Waiting for PostgreSQL 14 – Add date_bin function

On 24th of March 2021, Peter Eisentraut committed patch:

Add date_bin function
 
Similar to date_trunc, but allows binning by an arbitrary interval
rather than just full units.
 
Author: John Naylor <john.naylor@enterprisedb.com>
Reviewed-by: David Fetter <david@fetter.org>
Reviewed-by: Isaac Morland <isaac.morland@gmail.com>
Reviewed-by: Tom Lane <tgl@sss.pgh.pa.us>
Reviewed-by: Artur Zakirov <zaartur@gmail.com>
Discussion: https://www.postgresql.org/message-id/flat/CACPNZCt4buQFRgy6DyjuZS-2aPDpccRkrJBmgUfwYc1KiaXYxg@mail.gmail.com

This is pretty interesting.

First some background. We have date_trunc function which does:

=$ select 'untruncated' as spec, now()
union all
select spec, date_trunc(spec, now())
from
    unnest('{microseconds,milliseconds,second,minute,hour,day,week,month,quarter,year,decade,century,millennium}'::text[]) as u(spec);
     spec     │              now
──────────────┼───────────────────────────────
 untruncated  │ 2021-03-31 20:27:25.923338+02
 microseconds │ 2021-03-31 20:27:25.923338+02
 milliseconds │ 2021-03-31 20:27:25.923+02
 second       │ 2021-03-31 20:27:25+02
 minute       │ 2021-03-31 20:27:00+02
 hour         │ 2021-03-31 20:00:00+02
 day          │ 2021-03-31 00:00:00+02
 week         │ 2021-03-29 00:00:00+02
 month        │ 2021-03-01 00:00:00+01
 quarter      │ 2021-01-01 00:00:00+01
 year         │ 2021-01-01 00:00:00+01
 decade       │ 2020-01-01 00:00:00+01
 century      │ 2001-01-01 00:00:00+01
 millennium   │ 2001-01-01 00:00:00+01
(14 rows)

Nice. So, this new function, date_bin, but it takes (almost) any interval as base for truncation.
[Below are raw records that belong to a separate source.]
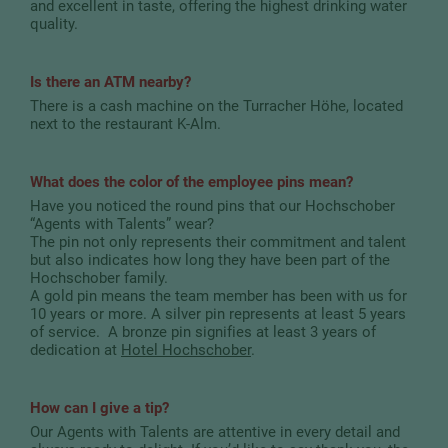
and excellent in taste, offering the highest drinking water
quality.
Is there an ATM nearby?
There is a cash machine on the Turracher Höhe, located
next to the restaurant K-Alm.
What does the color of the employee pins mean?
Have you noticed the round pins that our Hochschober
“Agents with Talents” wear?
The pin not only represents their commitment and talent
but also indicates how long they have been part of the
Hochschober family.
A gold pin means the team member has been with us for
10 years or more. A silver pin represents at least 5 years
of service. A bronze pin signifies at least 3 years of
dedication at
Hotel Hochschober
.
How can I give a tip?
Our Agents with Talents are attentive in every detail and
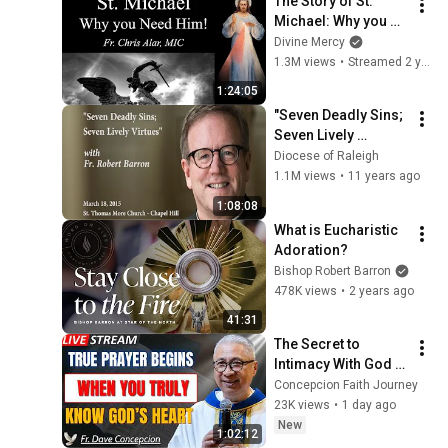
The Story of St. 
Michael: Why you 
Need Him! 
Divine Mercy
Explaining the Faith 
1.3M views
•
Streamed 2 years ago
with Fr. Chris Alar
1:24:05
"Seven Deadly Sins; 
Seven Lively 
Virtues" with Fr. 
Diocese of Raleigh
Robert Barron
1.1M views
•
11 years ago
1:08:08
What is Eucharistic 
Adoration?
Bishop Robert Barron
478K views
•
2 years ago
41:31
The Secret to 
Intimacy With God 
Through Prayer | Fr. 
Concepcion Faith Journey
Dave Concepcion 
23K views
•
1 day ago
Inspiring Catholic 
New
1:02:12
Sermon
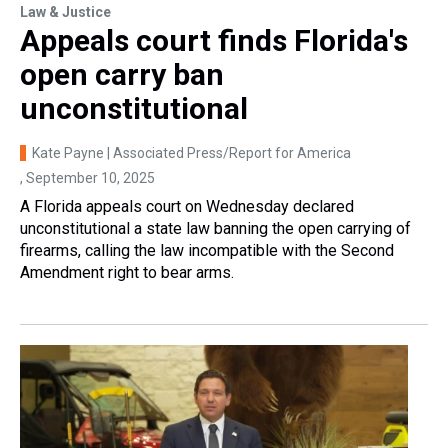
Law & Justice
Appeals court finds Florida's
open carry ban
unconstitutional
Kate Payne | Associated Press/Report for America
, September 10, 2025
A Florida appeals court on Wednesday declared
unconstitutional a state law banning the open carrying of
firearms, calling the law incompatible with the Second
Amendment right to bear arms.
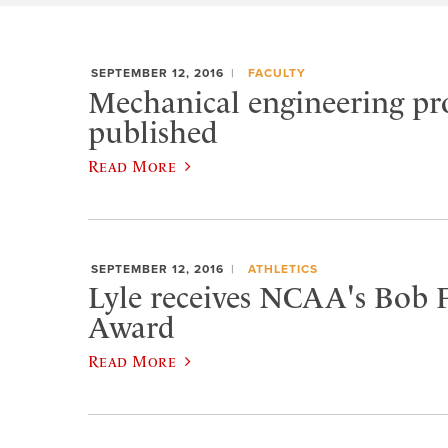
SEPTEMBER 12, 2016
FACULTY
Mechanical engineering pro
published
Read More
SEPTEMBER 12, 2016
ATHLETICS
Lyle receives NCAA's Bob 
Award
Read More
Almost as it can't take any interval with units of months or more (due to varying duration).

Let's see:

=$ select date_bin('5 minutes', now());
ERROR:  function date_bin(unknown, timestamp with time zone) does not exist
LINE 1: select date_bin('5 minutes', now());
               ^
HINT:  No function matches the given name and argument types. You might need to add explicit type casts.
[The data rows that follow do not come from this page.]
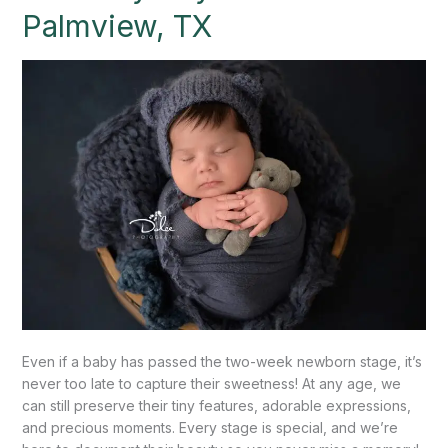
Baby
Palmview, TX
Boy
Session
–
Palmview,
TX
Even if a baby has passed the two-week newborn stage, it’s
never too late to capture their sweetness! At any age, we
can still preserve their tiny features, adorable expressions,
and precious moments. Every stage is special, and we’re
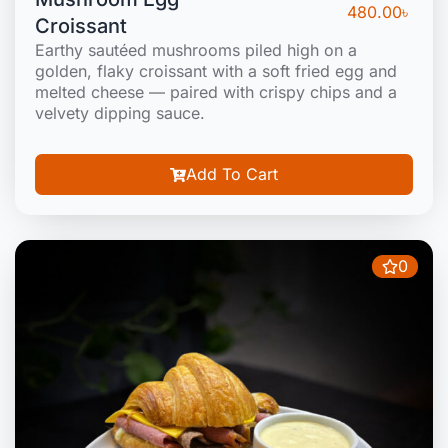
480.00
৳
Croissant
Earthy sautéed mushrooms piled high on a
golden, flaky croissant with a soft fried egg and
melted cheese — paired with crispy chips and a
velvety dipping sauce.
Add To Cart
0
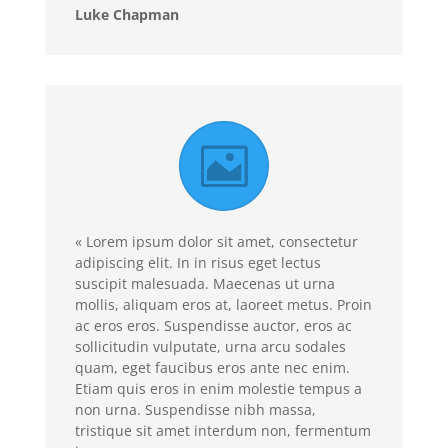
Luke Chapman
« Lorem ipsum dolor sit amet, consectetur
adipiscing elit. In in risus eget lectus
suscipit malesuada. Maecenas ut urna
mollis, aliquam eros at, laoreet metus. Proin
ac eros eros. Suspendisse auctor, eros ac
sollicitudin vulputate, urna arcu sodales
quam, eget faucibus eros ante nec enim.
Etiam quis eros in enim molestie tempus a
non urna. Suspendisse nibh massa,
tristique sit amet interdum non, fermentum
hmm … careful reason suggests that there is second argument – basically what is base for the bin calculation. So, to get the same results, I'd need to use epoch start as base:

=$ select date_bin('5 minutes', now(), '1970-01-01');
        date_bin
------------------------
 2021-03-31 20:35:00+02
(1 row)

Nice. Of course, I can use any length that can be expressed as interval, and any starting point:

=$ select date_bin('17 minutes 31 seconds'::interval, now(), '2000-01-01');
        date_bin
------------------------
 2021-03-31 20:23:16+02
(1 row)

This is pretty cool.

Of course I don't expect many people needing to group their data in weird durations, like 17 minutes and 31 seconds, but 5/15 minutes can be pretty easy to imagine to be helpful.

Thanks a lot, everyone 🙂

8 thoughts on “Waiting for PostgreSQL 14 – Add date_bin function”

Hi Depesz,

very cool! I just read about the time_bucket function in TimescaleDB (https://docs.timescale.com/latest/api#time_bucket) two days ago and thought that this is a very cool feature. Nice to see this in PostgreSQL itself as well.

Best regards
Salek

Hi Depesz,

can you just point out what u(spec) in your first query is doing?
never has seen that…

thanks karsten

Hi karsten,

I wondered as well, never saw it before either.
I did not find an explanation in the SELECT docs for this, but it is in the docs as well here: https://www.postgresql.org/docs/current/functions-srf.html (search for “AS s(a)”).
It does not seem to matter if you put s(spec), xx(spec) or just spec, though. So it’s just a different way to specify an ALIAS name.

Best regards
Salek

Thanks Salek, with you hint and a second look its clear to me! thx

Hi @karsten

I think that ‘u’ is the alias name and ‘spec’ is the column name in the resultset. Greetings

this solves this problem, but better right ? https://www.depesz.com/2010/10/22/grouping-data-into-time-ranges/

@Mark:
yes. Built-in way to do the thing 🙂

I needed this some time ago and ended up with more or less the same function in SQL. It still may be used in pre-14 Postgresql versions.

create or replace function date_trunc
  (trunc_period interval, ts timestamptz, base_ts timestamptz default '1970-01-01Z')
  returns timestamptz language sql immutable as  $function$
select
  base_ts
  + floor(extract(epoch from ts - base_ts) / extract(epoch from trunc_period))::bigint
  * trunc_period;
$function$;

Comments are closed.